### Task to carry out
From the commit message on securing the AVX changes below, copy out the passage from "Using a variable" up to and including "insertions(+), 32 deletions(-)".

### Given text

※ ※ ※

From d7bd7a8ae8cdb3f1414b1e032759d9ef324eb040 Mon Sep 17 00:00:00 2001
From: Ulrich Drepper <drepper@redhat.com>
Date: Wed, 15 Jul 2009 17:41:36 -0700
Subject: Secure AVX changes for auditing code.

The original AVX patch used a function pointer to handle the difference
between machines with and without AVX support.  This is insecure.  A
well-placed memory exploit could lead to redirection of the execution.
Using a variable and several tests is a bit slower but cannot be
exploited in this way.
---
 sysdeps/x86_64/dl-trampoline.S | 327 +++++++++++++++++++++++++++++++++++++----
 1 file changed, 295 insertions(+), 32 deletions(-)

※ ※ ※

### Data shown
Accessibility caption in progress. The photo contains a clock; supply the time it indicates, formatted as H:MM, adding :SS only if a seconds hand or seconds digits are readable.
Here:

※ ※ ※

### Answer for the task
Using a variable and several tests is a bit slower but cannot be
exploited in this way.
---
 sysdeps/x86_64/dl-trampoline.S | 327 +++++++++++++++++++++++++++++++++++++----
 1 file changed, 295 insertions(+), 32 deletions(-)